If you find out your teen drinks alcohol currently, as a parent, it can be devastating. It’s easy to feel out of control, but there are steps you can take that will potentially help the situation, including the following. 

Understand the Whys

Sometimes as a parent, we think about the consequences of what our children are doing more than anything else. By taking the time to understand why teens do what they do, it can help us approach the situation more rationally. 

You can observe to try and figure out why your teen might be drinking, or you can go directly to them and ask. 

Common reasons include environmental influences, such as social media, peer pressure, or as a form of self-medication for an underlying problem. 

Teens may want to feel independent or older than they are, or you might not have set appropriate boundaries for them. Teens test limits, but even so, they need to understand what’s acceptable and what isn’t. 

If through conversation and observation, you’re able to figure out why your teen is drinking, you may be able to work with them on the underlying problem. For example, if your teen is struggling with depression and trying to mask that with alcohol use, you can discuss options like therapy. 

Have a Conversation with Your Partner or Spouse

Before you approach your teen about a sensitive subject like underage drinking, talk with your co-parent, partner or spouse first. You want to be a united front here, as it’s a complex situation. It’s stressful for the entire family, and you want to make sure you’re both unified in how you approach it. 

Begin Setting Boundaries

Once you find out your teen is drinking, you want to begin creating more formal boundaries and expectations. Wait until you’ve calmed down if you’re angry initially. Before you get deeper into your conversation, start by proactively outlining boundaries. 

You may, if you’ve already caught your teen drinking, consider punishments as well. You need to be empathetic but also firm in whatever the punishment is going to be. Don’t be ambiguous, and don’t shame or blame. Be to the point about why you’re punishing your teen. 

Tips for Talking to Your Teen

In general, if you’re talking to your teen about a difficult subject like alcohol use, remember the following:

  • Stay calm and honest, but also assertive. Don’t shy away from the conversation. 

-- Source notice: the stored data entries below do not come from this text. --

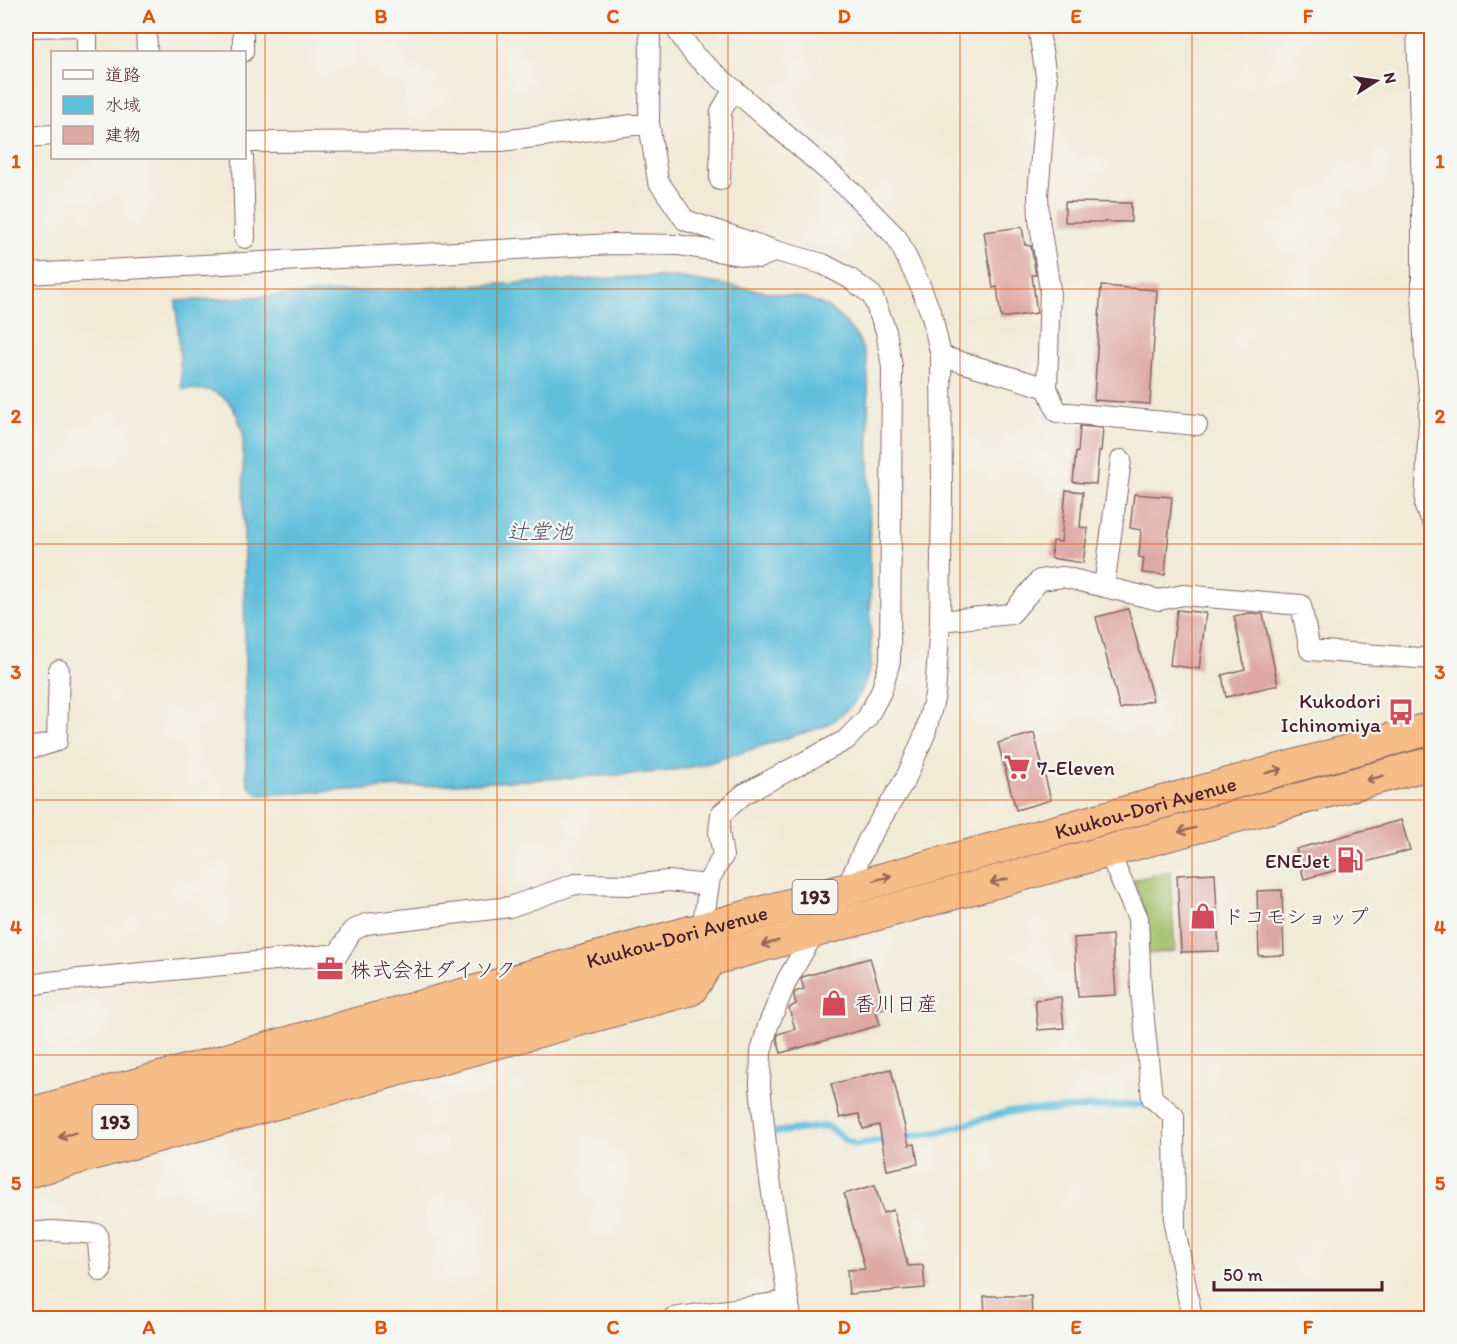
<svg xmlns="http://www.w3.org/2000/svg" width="1457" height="1344" viewBox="0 0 1457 1344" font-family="Itim,'Klee One',sans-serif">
<rect width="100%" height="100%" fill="#f6f6f2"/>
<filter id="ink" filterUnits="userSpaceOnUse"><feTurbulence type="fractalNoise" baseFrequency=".0167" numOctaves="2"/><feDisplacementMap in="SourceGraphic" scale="12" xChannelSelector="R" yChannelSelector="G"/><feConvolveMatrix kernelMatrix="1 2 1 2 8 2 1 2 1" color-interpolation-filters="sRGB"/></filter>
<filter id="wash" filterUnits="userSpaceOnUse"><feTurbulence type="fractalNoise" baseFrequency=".008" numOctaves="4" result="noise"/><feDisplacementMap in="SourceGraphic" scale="24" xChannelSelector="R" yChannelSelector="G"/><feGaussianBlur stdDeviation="1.35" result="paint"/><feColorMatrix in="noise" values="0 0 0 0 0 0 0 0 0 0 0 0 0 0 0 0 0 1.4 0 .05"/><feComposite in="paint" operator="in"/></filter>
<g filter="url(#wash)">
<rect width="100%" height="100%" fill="#f1ead6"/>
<!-- green -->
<path fill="#a1c068" stroke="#76704a" stroke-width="1.5" d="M1170 871 1175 951 1146 954 1145 912 1133 880Z"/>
<!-- water -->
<path fill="#5ebedc" stroke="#546e84" stroke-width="1.5" d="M636 277H676L805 298 828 307 845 322 858 338 866 357 868 377 871 665C860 699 855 707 825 726L705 764 669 771 634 774 259 795 249 786 246 776 243 433C238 415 231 397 212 391 203 389 191 389 182 389L176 301Z"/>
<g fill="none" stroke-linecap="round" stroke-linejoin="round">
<!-- stream -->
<path stroke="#5ebedc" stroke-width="7" d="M777 1132 827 1126 847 1141 857 1145 888 1139
M899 1138 940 1132 1007 1112 1146 1104 1153 1108"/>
</g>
<g id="blocks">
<!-- building -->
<path fill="#dea8a3" d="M1065 202 1131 203V222H1065Z
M1022 227 1025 245 1031 246 1036 275H1032L1037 313 1001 318 997 287 993 288 984 232Z
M1101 286 1157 290 1150 404 1094 400Z
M1080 426 1103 428 1101 451H1099L1096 484 1073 482 1076 452H1078Z
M1066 490 1083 492 1080 527 1088 528 1083 563 1051 558 1053 541 1061 542Z
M1134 494 1172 497 1165 575 1142 573 1144 558 1139 557 1141 530 1130 528Z
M1128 609 1153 700 1120 709 1096 617Z
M1177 610 1206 613 1199 669 1170 665Z
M1250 613 1263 614 1278 685 1226 697 1222 675 1245 669 1234 616Z
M1034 733 1051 800 1016 810 998 743Z
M1401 820 1410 850 1304 879 1296 849Z
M1215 873 1219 951 1181 952 1177 875Z
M1282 890 1284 955 1259 956 1257 891Z
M1112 935 1116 995 1078 997 1074 938Z
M870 958 885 1008 876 1011 880 1025 781 1053 777 1039 778 1034 795 1029 789 1008 796 1004 794 996 795 992 804 989 801 979 802 977Z
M1061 997 1064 1028 1038 1030 1035 1000Z
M891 1069 909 1145 915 1144 918 1164 887 1170 879 1125 863 1129 859 1114 840 1118 831 1084Z
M875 1185 883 1213 893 1210 908 1266 923 1265 925 1288 849 1294 847 1270 865 1269 844 1194Z
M984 1296H1031L1032 1317 985 1318Z"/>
</g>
</g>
<g filter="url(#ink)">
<use href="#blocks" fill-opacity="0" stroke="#846667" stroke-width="1.5"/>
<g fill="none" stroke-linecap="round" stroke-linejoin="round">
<!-- minor casing -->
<g stroke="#846667" stroke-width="22">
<path id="minor" d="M146 26 147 52
M650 26 649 123 658 181 685 220 776 251 823 264 849 278 872 295 886 331 892 367 890 661 881 692 867 718 846 740 744 794 721 814 719 832 723 856 710 878 702 929
M674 26 695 56 850 190 897 238 919 283 932 316 941 356 942 494 940 621 935 695 925 734 906 778 868 840 846 889 807 945 787 980 768 1026 761 1052 760 1086 769 1173 791 1318
M1038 26 1047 82 1038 195 1039 219 1050 289 1047 388 1057 412 1197 425
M1417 26 1422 190V291L1425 356 1430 398 1425 507 1432 520
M26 27 87 26V52
M243 52V26
M26 137 52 135
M244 142 501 141 649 123
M243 158 245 238
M720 180 721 111 734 89
M26 274 614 244 678 245 759 258 773 252
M941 356 1047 388
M1104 587 1121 460
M940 621 1011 614 1040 580 1063 577 1159 600 1183 595 1301 605 1310 650 1432 659
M26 748 41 746 57 741 59 670
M1108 851 1138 918 1141 991 1152 1098 1174 1116 1175 1229 1192 1318
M26 986 48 982 338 954 352 931 366 924 510 907 575 884 632 885 668 881 709 885
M26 1233 53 1231 97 1234 101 1271
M673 1318 789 1301"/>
</g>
<!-- trunk casing -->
<g stroke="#846667" stroke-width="34">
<g id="trunk">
<path id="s1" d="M26 1115 1432 728"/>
<path d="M26 1146 1432 763"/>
<path d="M26 1172 691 989 711 959"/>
</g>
</g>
<!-- minor -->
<use href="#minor" stroke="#fff" stroke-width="20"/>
<!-- trunk -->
<use href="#trunk" stroke="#f7bd88" stroke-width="32"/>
</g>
<!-- one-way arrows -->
<defs><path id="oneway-shaft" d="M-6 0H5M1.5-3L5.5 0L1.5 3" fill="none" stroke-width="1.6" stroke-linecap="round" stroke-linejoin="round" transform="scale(1.5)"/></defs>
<g stroke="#986655">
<use href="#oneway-shaft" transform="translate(1274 771) rotate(-15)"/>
<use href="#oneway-shaft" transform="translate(1375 778) rotate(165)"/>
<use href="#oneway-shaft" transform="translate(1187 830) rotate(165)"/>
<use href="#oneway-shaft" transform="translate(883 878) rotate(-15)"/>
<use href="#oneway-shaft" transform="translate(999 881) rotate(165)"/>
<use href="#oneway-shaft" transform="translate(770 943) rotate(165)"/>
<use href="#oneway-shaft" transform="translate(67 1135) rotate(165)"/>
</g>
</g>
<!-- grid -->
<path fill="none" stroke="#e0560e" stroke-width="1.5" stroke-opacity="0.55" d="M265 26V1318M497 26V1318M728 26V1318M960 26V1318M1192 26V1318M26 289H1432M26 544H1432M26 800H1432M26 1055H1432"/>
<!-- icons -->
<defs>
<g id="bus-bare" transform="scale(2.07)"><path d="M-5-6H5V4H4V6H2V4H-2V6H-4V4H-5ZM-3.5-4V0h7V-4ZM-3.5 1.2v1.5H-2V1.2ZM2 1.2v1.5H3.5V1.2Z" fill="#d1495b" stroke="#f6f6f2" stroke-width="2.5" paint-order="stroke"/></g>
<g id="supermarket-bare" transform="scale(2.07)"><path d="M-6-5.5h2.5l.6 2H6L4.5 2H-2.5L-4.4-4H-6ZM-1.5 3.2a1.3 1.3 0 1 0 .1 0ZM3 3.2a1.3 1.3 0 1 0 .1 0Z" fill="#d1495b" stroke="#f6f6f2" stroke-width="2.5" paint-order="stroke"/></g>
<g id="fuel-bare" transform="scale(2.07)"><path d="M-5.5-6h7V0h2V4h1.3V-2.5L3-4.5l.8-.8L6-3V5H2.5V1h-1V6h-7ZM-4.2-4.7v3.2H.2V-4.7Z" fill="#d1495b" stroke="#f6f6f2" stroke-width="2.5" paint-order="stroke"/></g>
<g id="shop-bare" transform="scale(2.07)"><path d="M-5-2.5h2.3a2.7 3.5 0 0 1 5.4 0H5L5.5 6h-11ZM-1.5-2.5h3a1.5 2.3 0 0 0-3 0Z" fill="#d1495b" stroke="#f6f6f2" stroke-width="2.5" paint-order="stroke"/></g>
<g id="office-bare" transform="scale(2.07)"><path d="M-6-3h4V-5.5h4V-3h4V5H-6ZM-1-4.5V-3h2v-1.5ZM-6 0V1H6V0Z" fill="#d1495b" stroke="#f6f6f2" stroke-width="2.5" paint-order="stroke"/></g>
</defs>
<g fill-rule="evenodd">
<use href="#bus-bare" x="1401" y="712"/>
<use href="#supermarket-bare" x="1017" y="767"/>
<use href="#fuel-bare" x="1350" y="860"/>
<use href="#shop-bare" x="1203" y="916"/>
<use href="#office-bare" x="330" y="969"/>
<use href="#shop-bare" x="834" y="1003"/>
</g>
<g text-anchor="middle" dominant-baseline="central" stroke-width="4.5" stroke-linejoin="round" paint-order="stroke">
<!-- shield labels -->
<g fill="#f6f6f2" stroke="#7e6067" stroke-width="1.5">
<rect x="792.5" y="880" width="45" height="34" rx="4.5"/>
<rect x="92.5" y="1105" width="45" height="34" rx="4.5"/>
</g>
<g font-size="20" font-weight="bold" fill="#4a1f2b">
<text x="815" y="897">193</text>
<text x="115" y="1122">193</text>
</g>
<!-- poi labels -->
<g font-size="21" fill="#4a1f2b" stroke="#f6f6f2" text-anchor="start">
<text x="1381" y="700" text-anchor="end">Kukodori<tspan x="1381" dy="24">Ichinomiya</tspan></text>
<text x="1037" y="767">7-Eleven</text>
<text x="1330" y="860" text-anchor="end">ENEJet</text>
<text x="1223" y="916">ドコモショップ</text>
<text x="350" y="969">株式会社ダイソク</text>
<text x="854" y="1003">香川日産</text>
</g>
<!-- street labels -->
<g font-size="21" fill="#4a1f2b" stroke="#f6f6f2">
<text stroke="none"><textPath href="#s1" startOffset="1161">Kuukou-Dori Avenue</textPath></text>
<text stroke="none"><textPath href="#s1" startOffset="675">Kuukou-Dori Avenue</textPath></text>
</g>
<!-- water labels -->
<g font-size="22" font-style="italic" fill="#515769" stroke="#f6f6f2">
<text x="540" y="531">辻堂池</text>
</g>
</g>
<!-- margin -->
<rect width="1457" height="1344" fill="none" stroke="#f6f6f2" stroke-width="66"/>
<!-- legend -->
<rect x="51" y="51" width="195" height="108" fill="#f6f6f2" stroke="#b1a0a2" stroke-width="1.5"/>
<rect x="63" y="70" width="30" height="9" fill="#ffffff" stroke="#b1a0a2" stroke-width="1.5"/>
<text x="105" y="81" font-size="18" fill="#4a1f2b">道路</text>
<rect x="63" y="96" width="30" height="18" fill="#5ebedc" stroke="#b1a0a2" stroke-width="1.5"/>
<text x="105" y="111" font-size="18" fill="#4a1f2b">水域</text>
<rect x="63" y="126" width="30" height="18" fill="#dea8a3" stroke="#b1a0a2" stroke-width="1.5"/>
<text x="105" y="141" font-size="18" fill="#4a1f2b">建物</text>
<!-- north arrow -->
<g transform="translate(1376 81) rotate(78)" stroke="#f6f6f2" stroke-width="4.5" paint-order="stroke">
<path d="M0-4.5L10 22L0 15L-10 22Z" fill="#4a1f2b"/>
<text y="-9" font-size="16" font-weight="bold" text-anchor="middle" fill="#4a1f2b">N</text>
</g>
<!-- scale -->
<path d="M1214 1281v9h168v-9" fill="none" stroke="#4a1f2b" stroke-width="3"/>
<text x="1223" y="1281" font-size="18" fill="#4a1f2b" stroke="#f6f6f2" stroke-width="4.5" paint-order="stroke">50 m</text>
<rect x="33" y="33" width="1391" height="1278" fill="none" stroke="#e0560e" stroke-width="2"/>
<g font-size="20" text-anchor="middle" font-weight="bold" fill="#e0560e">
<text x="149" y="23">A</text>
<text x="381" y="23">B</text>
<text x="613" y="23">C</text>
<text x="844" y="23">D</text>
<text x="1076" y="23">E</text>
<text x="1308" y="23">F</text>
<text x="16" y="168">1</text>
<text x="1440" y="168">1</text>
<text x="16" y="423">2</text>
<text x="1440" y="423">2</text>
<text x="16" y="679">3</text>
<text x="1440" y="679">3</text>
<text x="16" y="934">4</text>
<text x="1440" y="934">4</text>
<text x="16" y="1190">5</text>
<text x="1440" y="1190">5</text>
<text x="149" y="1334">A</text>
<text x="381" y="1334">B</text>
<text x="613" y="1334">C</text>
<text x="844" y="1334">D</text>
<text x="1076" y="1334">E</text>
<text x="1308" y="1334">F</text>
</g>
</svg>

  • Talk to your teen about why it’s not okay for them to drink. 

  • Ask questions, and be an active listener, even if you don’t necessarily want to hear the answers. 

  • Let your teen know that the lines of communication are open. 

  • Ask open-ended questions. 

  • If there’s anyone in your family with an addiction or alcohol problem, talk with your teen honestly about what that’s looked like. 

General Tips

Finally, the following are some general tips to deal with a teen who is already drinking:

  • Get to know the parents of your teen’s friends. By knowing the parents of other kids in their circle, you’ll be able to learn more about what they’re doing when they aren’t home, and you can all work together on monitoring behavior and making sure they’re on the same page with you. 

  • Monitor your teen’s behavior. Yes, your teen deserves some privacy, but you should explain that if they’ve been caught drinking, there will be limits on this. 

  • Encourage your teen to do other things, like getting involved in more extracurricular activities. Having healthy interests is good for self-esteem and building resilience. 

If the situation feels like more than you can handle on your own, you can enlist outside help from a counselor or therapist. Sometimes teens deal better with talking to an independent third party than they do their parents.